The HiWAY flow-channel hydraulic fracturing technique from Schlumberger improves the deliverability of hydrocarbons from the reservoir to the wellbore by creating channels within the propped fracture. These open channels offer less resistance to the flow of oil and gas, leading to enhanced productivity. Proppant requirements are reduced by up to 47% since the operation does not aim at filling all the space within the fractures with prop-pant. The channels are created within the proppant pack through a patented technique that combines a special pumping procedure, perforation scheme, and fiber technology. Fracture performance becomes independent of retained proppant pack conductivity. Also, the open channels extend from the near-wellbore area to the tip of the fracture, significantly increasing the effective fracture length.
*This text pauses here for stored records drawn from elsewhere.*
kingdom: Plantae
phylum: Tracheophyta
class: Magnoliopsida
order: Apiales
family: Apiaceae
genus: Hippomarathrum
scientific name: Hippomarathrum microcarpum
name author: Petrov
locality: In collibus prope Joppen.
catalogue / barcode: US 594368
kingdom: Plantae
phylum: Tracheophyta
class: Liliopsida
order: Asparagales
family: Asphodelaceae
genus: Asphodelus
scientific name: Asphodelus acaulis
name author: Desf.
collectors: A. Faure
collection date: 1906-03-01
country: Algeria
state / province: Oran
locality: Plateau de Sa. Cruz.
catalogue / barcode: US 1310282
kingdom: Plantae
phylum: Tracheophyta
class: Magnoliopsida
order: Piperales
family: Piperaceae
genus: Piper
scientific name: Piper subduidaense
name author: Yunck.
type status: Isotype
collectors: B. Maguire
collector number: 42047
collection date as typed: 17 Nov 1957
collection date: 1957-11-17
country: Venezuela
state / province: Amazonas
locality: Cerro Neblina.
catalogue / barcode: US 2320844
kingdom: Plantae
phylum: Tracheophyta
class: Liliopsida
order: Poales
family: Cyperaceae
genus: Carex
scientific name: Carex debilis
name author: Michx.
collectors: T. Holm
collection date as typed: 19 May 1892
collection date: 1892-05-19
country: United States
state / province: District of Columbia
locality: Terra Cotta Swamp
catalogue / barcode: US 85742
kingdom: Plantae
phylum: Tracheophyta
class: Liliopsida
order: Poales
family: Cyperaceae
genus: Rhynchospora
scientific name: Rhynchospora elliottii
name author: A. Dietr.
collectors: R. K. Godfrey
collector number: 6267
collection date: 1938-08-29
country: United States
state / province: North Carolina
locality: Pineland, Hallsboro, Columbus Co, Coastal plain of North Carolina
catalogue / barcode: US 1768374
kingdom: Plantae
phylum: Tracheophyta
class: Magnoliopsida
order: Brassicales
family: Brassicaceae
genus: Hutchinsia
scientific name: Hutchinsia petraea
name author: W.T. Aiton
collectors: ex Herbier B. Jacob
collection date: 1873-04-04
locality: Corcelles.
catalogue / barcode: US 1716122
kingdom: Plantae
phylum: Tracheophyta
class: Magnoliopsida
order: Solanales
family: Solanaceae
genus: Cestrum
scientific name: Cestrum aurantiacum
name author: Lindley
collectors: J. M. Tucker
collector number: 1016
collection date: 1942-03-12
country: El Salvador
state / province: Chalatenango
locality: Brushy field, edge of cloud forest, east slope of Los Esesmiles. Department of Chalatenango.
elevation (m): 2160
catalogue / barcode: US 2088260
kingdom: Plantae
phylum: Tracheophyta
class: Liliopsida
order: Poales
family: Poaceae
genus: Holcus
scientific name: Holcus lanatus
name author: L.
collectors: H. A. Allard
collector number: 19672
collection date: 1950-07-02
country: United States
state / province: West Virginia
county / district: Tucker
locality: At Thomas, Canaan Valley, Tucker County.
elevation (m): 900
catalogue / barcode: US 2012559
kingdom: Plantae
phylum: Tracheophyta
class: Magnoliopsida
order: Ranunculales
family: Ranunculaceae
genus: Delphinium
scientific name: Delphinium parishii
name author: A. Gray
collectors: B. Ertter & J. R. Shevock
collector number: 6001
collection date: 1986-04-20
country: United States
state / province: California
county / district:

Extensive field tests of the flow-channel hydraulic fracturing technique have shown increased flowback rates, improved polymer recoveries, decreased risk of screenout and proppant flowback, and substantial gains in production. Over a two-year period wells treated with the HiWAY service have proven stability of flow channels and sustained hydrocarbon production, the company said. In one case study, wells using HiWAY used 47% less proppant and 26% less water than two offset wells.